## Task description
Word for word, restate the lines of the data from the first through the one containing "на отдельные сервисы, как это", and nothing else.

## Supplied information
_ _ _ _
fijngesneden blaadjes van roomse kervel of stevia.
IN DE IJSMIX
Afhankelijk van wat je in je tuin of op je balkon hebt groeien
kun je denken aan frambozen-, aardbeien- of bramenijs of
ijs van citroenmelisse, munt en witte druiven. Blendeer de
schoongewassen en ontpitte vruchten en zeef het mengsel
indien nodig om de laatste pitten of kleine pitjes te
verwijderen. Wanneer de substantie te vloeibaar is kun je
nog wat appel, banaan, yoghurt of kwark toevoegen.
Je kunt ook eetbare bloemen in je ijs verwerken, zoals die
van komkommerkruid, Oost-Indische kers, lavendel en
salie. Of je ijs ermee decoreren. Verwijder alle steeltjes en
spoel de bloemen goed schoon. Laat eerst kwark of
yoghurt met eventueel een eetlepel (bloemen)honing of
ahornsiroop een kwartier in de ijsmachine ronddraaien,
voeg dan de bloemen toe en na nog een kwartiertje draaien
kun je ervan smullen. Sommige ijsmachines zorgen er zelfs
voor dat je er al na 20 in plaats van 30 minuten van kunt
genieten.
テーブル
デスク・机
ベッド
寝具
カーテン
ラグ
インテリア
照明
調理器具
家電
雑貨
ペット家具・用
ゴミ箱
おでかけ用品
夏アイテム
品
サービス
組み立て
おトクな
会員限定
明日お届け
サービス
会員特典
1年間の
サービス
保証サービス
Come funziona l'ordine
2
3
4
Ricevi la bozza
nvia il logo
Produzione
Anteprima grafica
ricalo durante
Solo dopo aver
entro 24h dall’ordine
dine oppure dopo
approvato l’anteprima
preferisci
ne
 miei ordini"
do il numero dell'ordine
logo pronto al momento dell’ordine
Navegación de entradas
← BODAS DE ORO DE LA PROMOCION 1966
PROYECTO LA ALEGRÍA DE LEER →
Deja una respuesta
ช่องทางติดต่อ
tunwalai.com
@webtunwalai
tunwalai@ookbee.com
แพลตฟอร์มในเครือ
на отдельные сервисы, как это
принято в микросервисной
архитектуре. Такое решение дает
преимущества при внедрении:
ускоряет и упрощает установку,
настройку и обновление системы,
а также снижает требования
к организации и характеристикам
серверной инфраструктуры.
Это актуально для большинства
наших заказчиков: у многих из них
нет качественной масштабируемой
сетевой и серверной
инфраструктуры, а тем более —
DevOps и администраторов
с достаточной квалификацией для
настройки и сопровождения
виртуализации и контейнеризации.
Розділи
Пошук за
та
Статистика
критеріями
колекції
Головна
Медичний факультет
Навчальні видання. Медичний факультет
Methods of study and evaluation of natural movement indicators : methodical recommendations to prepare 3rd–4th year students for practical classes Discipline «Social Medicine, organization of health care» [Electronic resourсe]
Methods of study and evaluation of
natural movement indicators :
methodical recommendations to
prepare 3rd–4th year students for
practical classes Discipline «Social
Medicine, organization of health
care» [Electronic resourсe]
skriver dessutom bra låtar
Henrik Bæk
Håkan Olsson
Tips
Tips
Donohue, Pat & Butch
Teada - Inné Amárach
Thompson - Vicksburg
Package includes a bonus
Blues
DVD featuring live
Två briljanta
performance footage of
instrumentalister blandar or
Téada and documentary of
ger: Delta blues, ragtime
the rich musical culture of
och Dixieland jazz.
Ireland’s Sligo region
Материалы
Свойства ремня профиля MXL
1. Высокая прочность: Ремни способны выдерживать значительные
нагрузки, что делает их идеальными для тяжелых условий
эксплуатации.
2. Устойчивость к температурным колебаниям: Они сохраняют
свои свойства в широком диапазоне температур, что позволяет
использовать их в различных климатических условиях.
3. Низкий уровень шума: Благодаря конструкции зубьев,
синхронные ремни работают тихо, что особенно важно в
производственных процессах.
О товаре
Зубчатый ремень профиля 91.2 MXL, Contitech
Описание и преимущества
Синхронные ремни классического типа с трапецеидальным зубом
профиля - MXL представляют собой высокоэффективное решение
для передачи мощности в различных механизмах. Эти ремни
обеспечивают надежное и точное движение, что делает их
_ _ _ _
## Response area
fijngesneden blaadjes van roomse kervel of stevia.
IN DE IJSMIX
Afhankelijk van wat je in je tuin of op je balkon hebt groeien
kun je denken aan frambozen-, aardbeien- of bramenijs of
ijs van citroenmelisse, munt en witte druiven. Blendeer de
schoongewassen en ontpitte vruchten en zeef het mengsel
indien nodig om de laatste pitten of kleine pitjes te
verwijderen. Wanneer de substantie te vloeibaar is kun je
nog wat appel, banaan, yoghurt of kwark toevoegen.
Je kunt ook eetbare bloemen in je ijs verwerken, zoals die
van komkommerkruid, Oost-Indische kers, lavendel en
salie. Of je ijs ermee decoreren. Verwijder alle steeltjes en
spoel de bloemen goed schoon. Laat eerst kwark of
yoghurt met eventueel een eetlepel (bloemen)honing of
ahornsiroop een kwartier in de ijsmachine ronddraaien,
voeg dan de bloemen toe en na nog een kwartiertje draaien
kun je ervan smullen. Sommige ijsmachines zorgen er zelfs
voor dat je er al na 20 in plaats van 30 minuten van kunt
genieten.
テーブル
デスク・机
ベッド
寝具
カーテン
ラグ
インテリア
照明
調理器具
家電
雑貨
ペット家具・用
ゴミ箱
おでかけ用品
夏アイテム
品
サービス
組み立て
おトクな
会員限定
明日お届け
サービス
会員特典
1年間の
サービス
保証サービス
Come funziona l'ordine
2
3
4
Ricevi la bozza
nvia il logo
Produzione
Anteprima grafica
ricalo durante
Solo dopo aver
entro 24h dall’ordine
dine oppure dopo
approvato l’anteprima
preferisci
ne
 miei ordini"
do il numero dell'ordine
logo pronto al momento dell’ordine
Navegación de entradas
← BODAS DE ORO DE LA PROMOCION 1966
PROYECTO LA ALEGRÍA DE LEER →
Deja una respuesta
ช่องทางติดต่อ
tunwalai.com
@webtunwalai
tunwalai@ookbee.com
แพลตฟอร์มในเครือ
на отдельные сервисы, как это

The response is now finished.